O protesto começou por volta das 10h30 e trouxe palavras de ordem contra o presidente da Câmara, Rodrigo Maia (DEM-RJ), e o STF (Supremo Tribunal Federal). Os participantes saíram em carreata pela capital federal.

Apoiadores de Bolsonaro fizeram carreata em Brasília contra o Rodrigo Maia e o isolamento social pela covid-19
Apoiadores de Bolsonaro fizeram carreata em Brasília contra o Rodrigo Maia e o isolamento social pela covid-19 | Foto: Sergio Lima/ AFP

Moro voltou a se manifestar em redes sociais após o pedido de demissão do governo. Neste domingo, o ex-ministro afirmou que há ações contra ele na internet. "Tenho visto uma campanha de fake news nas redes sociais e em grupos de WhatsApp para me desqualificar. Não me preocupo; já passei por isso durante e depois da Lava Jato", escreveu no Twitter.

Moro ainda fez uma releitura do slogan de campanha de Bolsonaro - "Brasil acima de tudo, Deus acima de todos": "Verdade acima de tudo. Fazer a coisa certa acima de todos".

Imagem ilustrativa da imagem Manifestantes fazem carreata em apoio ao presidente
| Foto: Sergio Lima/ AFP

E DAÍ?

Neste domingo, presidente presidente Jair Bolsonaro defendeu a indicação Alexandre Ramagem, que é amigo de seu filho para o comando da Polícia Federal. “E daí?”, respondeu, após ser questionado em uma rede social sobre a proximidade familiar com o escolhido. O nome de Ramagem foi defendido pelo vereador Carlos Bolsonaro (Republicanos-RJ).
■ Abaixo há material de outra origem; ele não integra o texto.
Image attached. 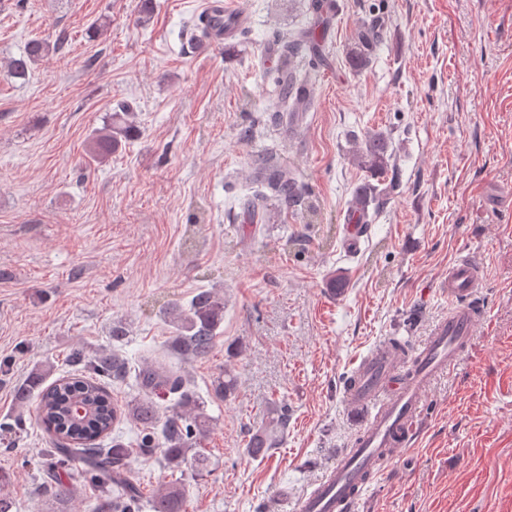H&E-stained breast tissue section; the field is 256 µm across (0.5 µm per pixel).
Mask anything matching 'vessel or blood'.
<instances>
[{"mask_svg": "<svg viewBox=\"0 0 512 512\" xmlns=\"http://www.w3.org/2000/svg\"><path fill=\"white\" fill-rule=\"evenodd\" d=\"M206 36L196 45L207 48L231 38L237 13L226 0H205ZM483 278L481 263L471 255L454 260L444 286L448 313L439 319L412 358L393 343L374 346L361 360L345 392L349 409L370 407L358 437L309 492L291 504L290 512H356L384 463L410 445L417 419L434 381L449 373L468 348L484 316L476 300Z\"/></svg>", "mask_w": 512, "mask_h": 512, "instance_id": "b4317fda", "label": "vessel or blood"}]
</instances>
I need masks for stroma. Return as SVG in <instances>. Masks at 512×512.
Returning <instances> with one entry per match:
<instances>
[{
  "label": "stroma",
  "mask_w": 512,
  "mask_h": 512,
  "mask_svg": "<svg viewBox=\"0 0 512 512\" xmlns=\"http://www.w3.org/2000/svg\"><path fill=\"white\" fill-rule=\"evenodd\" d=\"M203 2L153 0L141 26L139 0H0L1 60L35 37L62 43L28 79L0 75V423L26 421L0 444L13 512L52 507L45 433L18 397L37 369L68 375L74 346L128 363L110 383L121 404L145 395L143 355L168 351L213 419L207 477L134 458L144 500L179 481L186 512H286L365 422L344 403L353 369L388 338L412 349L428 336L448 312V266L467 253L483 265L486 317L359 512H512V0H337L314 30L327 64L311 74L312 107L290 128L269 119L264 59L276 33L311 28V0H235L245 33L199 51ZM103 17L107 34L88 38ZM369 26L357 70L348 51ZM121 104L138 136L89 163L93 131ZM373 130L397 190L351 248L344 226L368 175L348 152ZM263 151L307 192L256 234L243 216ZM202 288L223 292L224 321L210 357L185 364L163 311ZM117 323L128 336L113 338ZM226 369L238 386L224 401L210 387ZM277 402L282 442L250 457Z\"/></svg>",
  "instance_id": "obj_1"
}]
</instances>
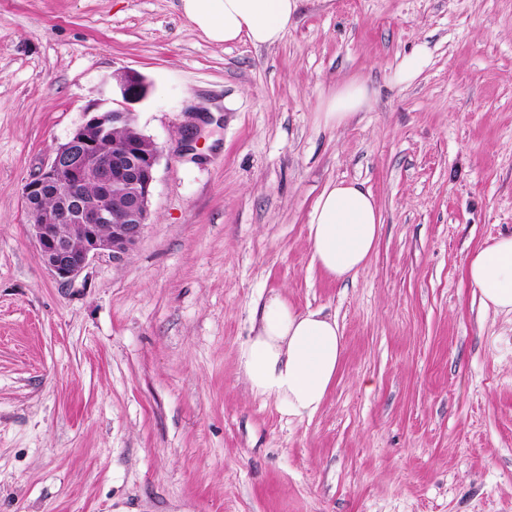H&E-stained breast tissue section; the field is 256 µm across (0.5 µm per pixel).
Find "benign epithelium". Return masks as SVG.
I'll use <instances>...</instances> for the list:
<instances>
[{
  "instance_id": "obj_1",
  "label": "benign epithelium",
  "mask_w": 512,
  "mask_h": 512,
  "mask_svg": "<svg viewBox=\"0 0 512 512\" xmlns=\"http://www.w3.org/2000/svg\"><path fill=\"white\" fill-rule=\"evenodd\" d=\"M147 94L139 74L117 75L110 96L86 112L85 121L23 187L31 236L47 269L64 282L101 255L122 260L149 224L162 149L135 126L133 108ZM124 122L131 123L128 138L104 146L111 124ZM48 194L55 199L51 207L42 205Z\"/></svg>"
}]
</instances>
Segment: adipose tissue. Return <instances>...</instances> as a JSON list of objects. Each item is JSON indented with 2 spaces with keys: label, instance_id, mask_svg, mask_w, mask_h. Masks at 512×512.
Returning <instances> with one entry per match:
<instances>
[{
  "label": "adipose tissue",
  "instance_id": "obj_1",
  "mask_svg": "<svg viewBox=\"0 0 512 512\" xmlns=\"http://www.w3.org/2000/svg\"><path fill=\"white\" fill-rule=\"evenodd\" d=\"M187 19L211 41L248 40L256 46L281 41L301 0H180ZM357 80L339 86L328 102L326 123L339 126L367 103ZM380 233L375 198L363 184L339 181L319 195L309 223L313 263L336 281L361 269ZM484 311L512 312V234L479 247L465 268ZM345 351L335 317L323 309L300 310L271 294L254 318L253 334L238 352L239 367L254 395L273 399L277 410L297 419L323 405Z\"/></svg>",
  "mask_w": 512,
  "mask_h": 512
}]
</instances>
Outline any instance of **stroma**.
Returning <instances> with one entry per match:
<instances>
[{"label": "stroma", "mask_w": 512, "mask_h": 512, "mask_svg": "<svg viewBox=\"0 0 512 512\" xmlns=\"http://www.w3.org/2000/svg\"><path fill=\"white\" fill-rule=\"evenodd\" d=\"M123 71L164 149L150 222L62 282L22 188ZM352 79L366 106L325 125ZM339 181L381 215L342 282L308 235ZM508 232L512 0H303L269 47L210 41L179 0H0V512H512V313L465 274ZM275 292L344 336L302 420L237 360ZM429 54L424 46H420L410 54L403 56L393 69L391 80L396 85L413 81L428 63Z\"/></svg>", "instance_id": "35a3bbf8"}]
</instances>
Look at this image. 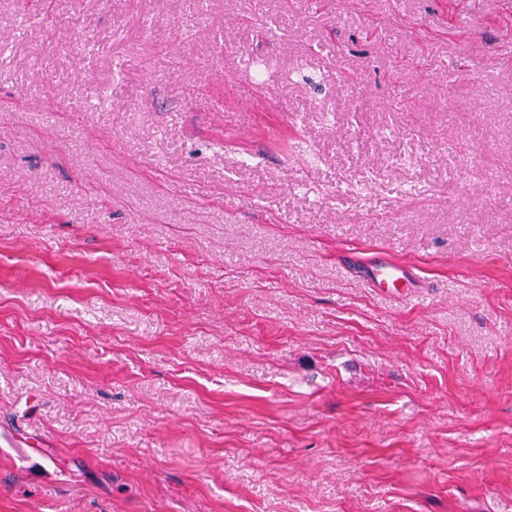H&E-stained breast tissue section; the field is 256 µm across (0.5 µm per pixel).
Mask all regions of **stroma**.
<instances>
[{
	"label": "stroma",
	"instance_id": "obj_1",
	"mask_svg": "<svg viewBox=\"0 0 512 512\" xmlns=\"http://www.w3.org/2000/svg\"><path fill=\"white\" fill-rule=\"evenodd\" d=\"M0 512H512V0H0ZM363 278L373 288L384 289L397 288L399 283H409L412 277V267L404 263L387 259H379L362 272Z\"/></svg>",
	"mask_w": 512,
	"mask_h": 512
}]
</instances>
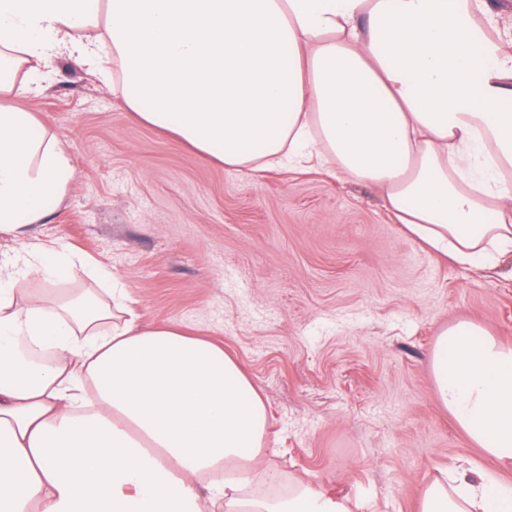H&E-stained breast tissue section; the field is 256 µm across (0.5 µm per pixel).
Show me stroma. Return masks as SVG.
<instances>
[{
    "label": "stroma",
    "instance_id": "stroma-1",
    "mask_svg": "<svg viewBox=\"0 0 512 512\" xmlns=\"http://www.w3.org/2000/svg\"><path fill=\"white\" fill-rule=\"evenodd\" d=\"M25 107L74 167L33 225L38 249L110 269L143 323L171 320L221 343L260 391L278 491L304 480L360 512H419L440 470L512 485L439 403L431 354L472 321L512 343V262L499 275L407 235L380 191L327 162L237 170L134 119L103 80L60 60Z\"/></svg>",
    "mask_w": 512,
    "mask_h": 512
}]
</instances>
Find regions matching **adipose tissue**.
I'll list each match as a JSON object with an SVG mask.
<instances>
[{
  "label": "adipose tissue",
  "mask_w": 512,
  "mask_h": 512,
  "mask_svg": "<svg viewBox=\"0 0 512 512\" xmlns=\"http://www.w3.org/2000/svg\"><path fill=\"white\" fill-rule=\"evenodd\" d=\"M65 55L111 69L127 111L203 156L321 157L492 271L512 254V52L486 0H0V233L20 244L0 259V512H354L303 483L269 491L267 408L222 345L143 324L102 265L25 245L74 177L23 104ZM479 156L488 175L467 179ZM431 370L440 405L511 464L512 345L461 320ZM420 512H512V486L464 470Z\"/></svg>",
  "instance_id": "obj_1"
}]
</instances>
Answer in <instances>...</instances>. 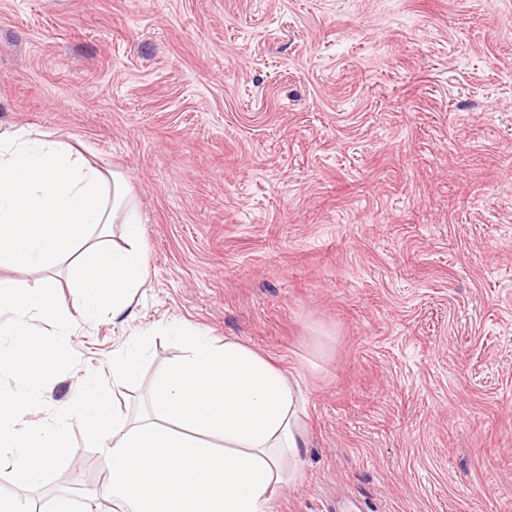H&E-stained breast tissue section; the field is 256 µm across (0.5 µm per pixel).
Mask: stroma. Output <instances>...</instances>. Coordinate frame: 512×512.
<instances>
[{
  "label": "stroma",
  "instance_id": "1",
  "mask_svg": "<svg viewBox=\"0 0 512 512\" xmlns=\"http://www.w3.org/2000/svg\"><path fill=\"white\" fill-rule=\"evenodd\" d=\"M21 127L123 175L148 261L24 420L84 387L149 412L178 322L303 379L276 512H512V0H0ZM69 429L52 482L0 496L107 512L105 451ZM139 371L137 348L132 346L128 351L112 360V375L134 377Z\"/></svg>",
  "mask_w": 512,
  "mask_h": 512
}]
</instances>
Em foto postada em redes sociais, Ramagem aparece em uma festa ao lado do filho do presidente, que é alvo de apuração da PF.

Reportagem do jornal Folha de S.Paulo publicada neste sábado (25) que revelou que a Polícia Federal identificou Carlos como um dos articuladores de um esquema criminoso de fake news. Dentro da Polícia Federal, não há dúvidas de que Bolsonaro quis exonerar Valeixo, homem da confiança de Moro, porque tinha ciência de que a corporação havia chegado a seu filho.

O filho do presidente é investigado sob a suspeita de ser um dos líderes de grupo que monta notícias falsas e age para intimidar e ameaçar autoridades públicas na internet. A Polícia Federal também investiga a participação de seu irmão Eduardo Bolsonaro (PSL-SP), deputado federal.